Texto de estudo:
Valor econômico, v.20, n.4975, 04/04/2020. Brasil, p. A2

 

Bolsonaro ameaça demitir ‘quem está se achando’

Fabio Murakawa

04/04/2020

 

 

O presidente Jair Bolsonaro disse ontem que “algo subiu à cabeça” de algumas pessoas em seu governo, que “estão se achando”. E afirmou que “a hora deles vai chegar”, porque sua “caneta funciona”.

A fala, a apoiadores na porta do Palácio da Alvorada, soa como um recado ao ministro da Saúde, Luiz Henrique Mandetta. O presidente, porém, não citou diretamente o auxiliar, com quem vem se estranhando nas últimas semanas.

“Algumas pessoas do meu governo, algo subiu à cabeça deles. Estão se achando. Eram pessoas normais, mas de repente viraram estrela. Falam pelos cotovelos, tem provocações”, disse. “A hora deles não chegou ainda não, vai chegar a hora deles. Porque a minha caneta funciona. Não tenho medo de usar a caneta nem pavor. E ela vai ser usada para o bem do Brasil.”

As afirmações refletem um incômodo de Bolsonaro com o protagonismo de Mandetta ao longo da crise provocada pela covid-19. O presidente já admitiu que vem “se bicando” com o ministro, mas não havia falado em demiti-lo.

Tarefa proposta A:
Segundo a notícia sobre Bolsonaro e Mandetta, diante de quem e em que lugar o presidente fez as declarações?
Tarefa proposta B:
Liste todas as pessoas citadas pelo nome na notícia sobre Bolsonaro e Mandetta, incluindo o autor.
Tarefa proposta C:
Prossiga com a notícia sobre Bolsonaro e Mandetta a partir do ponto em que ela termina.

Dados do exercício:

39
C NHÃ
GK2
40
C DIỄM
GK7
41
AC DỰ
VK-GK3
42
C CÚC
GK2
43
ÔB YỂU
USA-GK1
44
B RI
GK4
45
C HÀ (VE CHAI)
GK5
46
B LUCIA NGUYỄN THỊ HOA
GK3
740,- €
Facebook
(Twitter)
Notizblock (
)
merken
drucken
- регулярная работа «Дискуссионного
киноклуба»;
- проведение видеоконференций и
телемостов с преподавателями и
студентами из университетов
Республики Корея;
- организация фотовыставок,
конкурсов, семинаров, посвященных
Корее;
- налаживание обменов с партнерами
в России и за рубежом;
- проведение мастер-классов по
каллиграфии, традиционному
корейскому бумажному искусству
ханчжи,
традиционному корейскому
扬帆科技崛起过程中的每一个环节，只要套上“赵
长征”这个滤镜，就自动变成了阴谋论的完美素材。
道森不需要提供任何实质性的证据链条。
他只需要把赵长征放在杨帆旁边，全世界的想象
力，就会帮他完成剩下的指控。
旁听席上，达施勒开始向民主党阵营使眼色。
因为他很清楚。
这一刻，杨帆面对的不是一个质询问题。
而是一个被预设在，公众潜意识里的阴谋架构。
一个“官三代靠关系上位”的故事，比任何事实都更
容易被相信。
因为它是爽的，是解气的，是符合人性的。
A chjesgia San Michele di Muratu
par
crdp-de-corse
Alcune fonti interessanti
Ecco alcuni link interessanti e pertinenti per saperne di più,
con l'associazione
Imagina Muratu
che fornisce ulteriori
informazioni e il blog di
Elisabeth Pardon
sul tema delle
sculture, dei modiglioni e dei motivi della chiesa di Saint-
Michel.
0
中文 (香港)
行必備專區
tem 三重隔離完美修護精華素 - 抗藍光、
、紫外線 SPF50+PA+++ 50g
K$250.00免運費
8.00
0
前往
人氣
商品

Resposta escrita A:
Diante de apoiadores, na porta do Palácio da Alvorada.

Resposta escrita B:
Fabio Murakawa, Jair Bolsonaro e Luiz Henrique Mandetta.

Resposta escrita C:
Antes do recado a Mandetta, Bolsonaro havia colocado como um dos problemas da crise o fato de que algumas pessoas estarem “de olho na minha cadeira”.

Interlocutores do ministro afirmam que ele não pretende deixar o cargo. Também dizem que Mandetta está ciente de que dificilmente permanecerá no posto após o pior da crise passar.

O ministro cresceu politicamente ao servir de contraponto à visão anticientífica propagada pelo presidente. Segundo institutos de pesquisa, sua aprovação é hoje maior que a de Bolsonaro. Sabe que o chefe terá que arcar com um ônus muito grande ao demiti-lo em meio à pandemia.

O presidente passou o dia no Palácio da Alvorada. Ele havia dito que cumpriria o domingo em jejum, em uma mobilização convocada por várias denominações evangélicas para orar contra os males causados pela pandemia.

Bolsonaro saiu no fim da tarde para a frente da residência oficial. Ali era esperado por um grupo de apoiadores, entre eles pastores, um padre e fiéis. O presidente voltou a criticar as restrições impostas por governadores à circulação de pessoas por causa da pandemia.

E também, mais uma vez, insinuou que houve fraude nas eleições. “Quem entende diz que esse sistema de votação nosso é fraudado. Como é que é fraudado se ganhou? Eu tive muito voto.”

Bolsonaro comentou em seguida sobre a escolha de seu ministério: “Escolhi [os ministros], errei alguns, alguns foram embora”.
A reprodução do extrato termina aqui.